The value for the current ${\left|i_5\right|}_{\text{max}}$ is given by,

  ${\left|i_5\right|}_{\text{max}}=60\text{μA}$

The expression for the value of the resistance $R_{5,\min }$ is given by,

  $R_{5,\min }={\left|\frac{v_{O2}}{\left|i_5\right|}\right|}_{\max }$

Substitute $60\text{μA}$ for ${\left|i_5\right|}_{\text{max}}$ and $\left(10\right)\left(-6\right)\left(0.02\text{V}\right)$ for $v_{O2}$ in the above equation.

  $\begin{array}{c}{R}_{5,\min }=\left|\frac{\left(10\right)\left(-6\right)\left(0.02\text{V}\right)}{\left|60\text{μA}\right|}\right|\\ =20\text{k}\Omega \end{array}$

The expression for the maximum value of the resistance $R_6$ is given by,

  $R_6=5R_5$

Substitute $20\text{k}\Omega$ for $R_5$ in the above equation.

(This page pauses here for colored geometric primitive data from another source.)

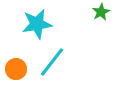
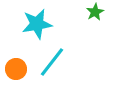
green star: moved 6 px left
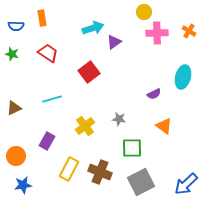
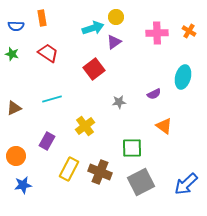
yellow circle: moved 28 px left, 5 px down
red square: moved 5 px right, 3 px up
gray star: moved 17 px up; rotated 16 degrees counterclockwise
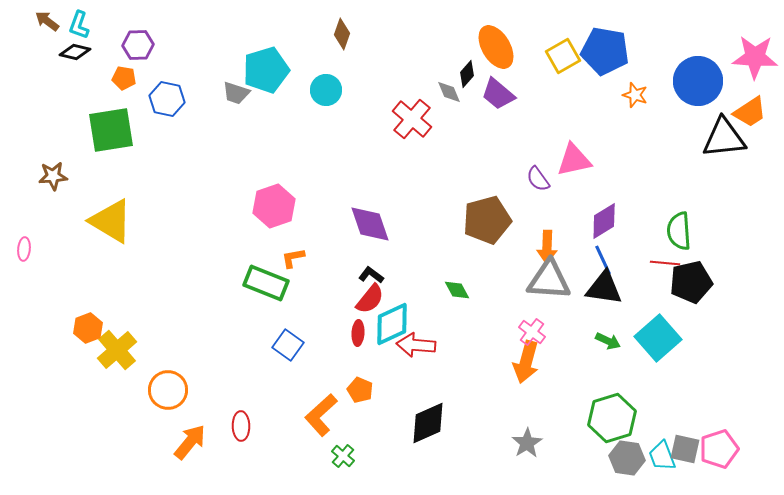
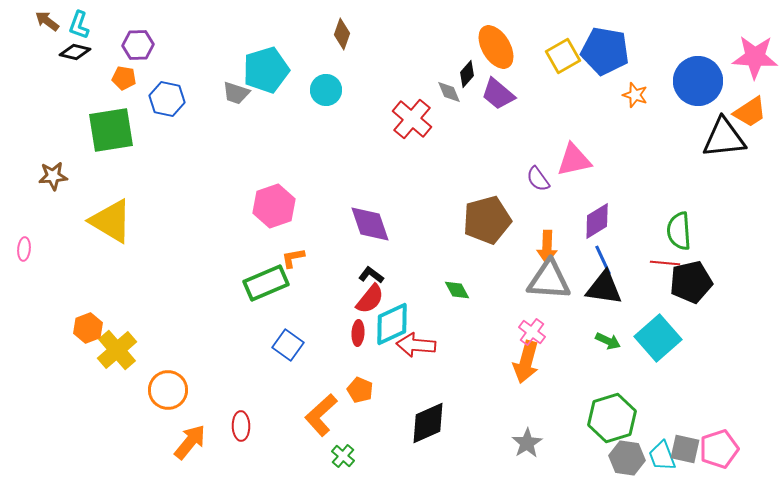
purple diamond at (604, 221): moved 7 px left
green rectangle at (266, 283): rotated 45 degrees counterclockwise
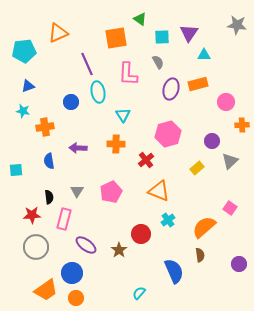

  $\begin{array}{c}{R}_6=5\left(20\text{k}\Omega \right)\\ =100\text{k}\Omega \end{array}$

Conclusion:

Therefore, the value of the resistance $R_2$ is $100\text{k}\Omega$ , $R_3$ is $20\text{k}\Omega$ , $R_4$ is $120\text{k}\Omega$ , $R_5$ is $20\text{k}\Omega$ and the value of the resistance $R_6$ is . $100\text{k}\Omega$ .